La Guerra Fría fue un período marcado por un conflicto político-ideológico entre Estados Unidos y la antigua Unión Soviética (URSS) y sus respectivos aliados, entre 1947 y 1991. Aunque la rivalidad entre estos colosos nunca se materializó en un choque directo, tanto EE.UU. como la URSS, además de competir en otros campos, extrapolaron sus conflictos fuera de sus fronteras, articulando ejes de influencias con países aliados o movimientos y/o partidos afines, y donde sí se vio y sintió el enfrentamiento mediante guerras, revoluciones, golpes y derrocamiento de gobiernos como el del Presidente Salvador Allende en 1973.

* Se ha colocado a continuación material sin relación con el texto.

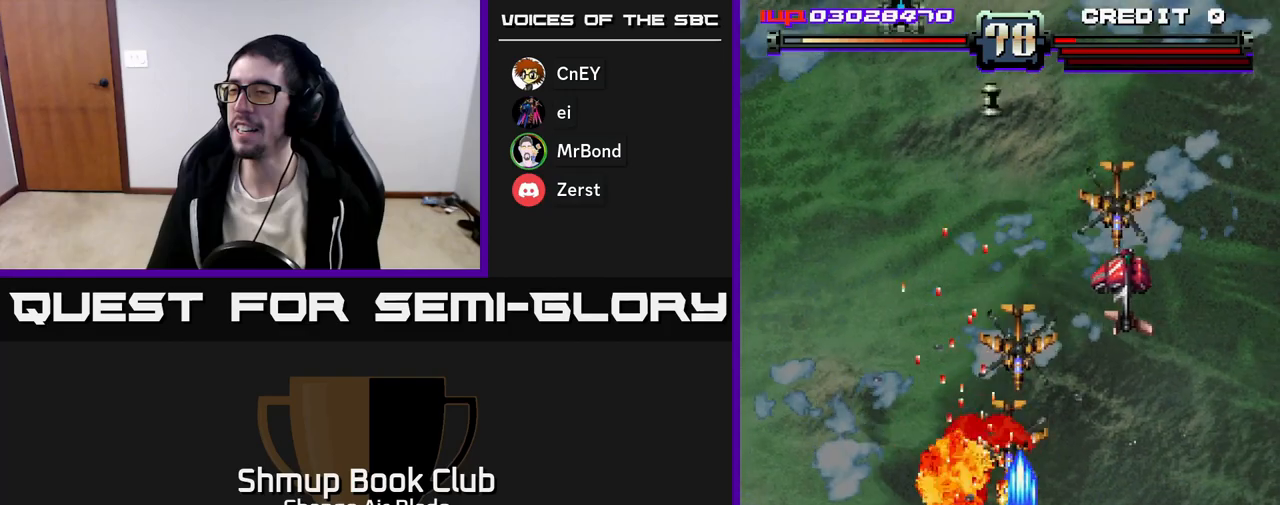
{"buttons": ["A", "DPAD_RIGHT"], "left_stick": "center", "right_stick": "center", "events": [[17, "DPAD_DOWN", "down"], [100, "DPAD_RIGHT", "up"], [133, "DPAD_LEFT", "down"], [217, "DPAD_DOWN", "up"], [267, "DPAD_LEFT", "up"], [283, "DPAD_RIGHT", "down"]]}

La Guerra Fría como acelerante de los clivajes ideológico, político, económico y social, tuvo su primer efecto en Chile el mismo año 1947 con el alineamiento del Partido Comunista (a pesar de su comportamiento interno plural y democrático) con la URSS. Este alineamiento, unido a un contexto de conservadurismo en declive y de auge del movimiento popular y el sindicalismo, de reformas y ampliación de los derechos civiles, exacerbaron las contradicciones internas con el resultado de un fuerte anticomunismo en importantes sectores y no solo de la derecha. Ahí están, por ejemplo, la fundación de la Acción Chilena Anticomunista (ACHA), la persecución  de militantes comunistas tras el viraje a la derecha del Gobierno de Gabriel González Videla y su represiva Ley de Defensa de la Democracia (se detuvo a cientos de dirigentes comunistas en campos de concentración como Pisagua, se desaforó y obligó al exilio a chilenos connotados como el poeta Pablo Neruda y a otros se les obligó a entrar en la clandestinidad). Este escenario también deterioró la unidad de la izquierda (algunos socialistas y radicales apoyaron estas limitaciones/represión).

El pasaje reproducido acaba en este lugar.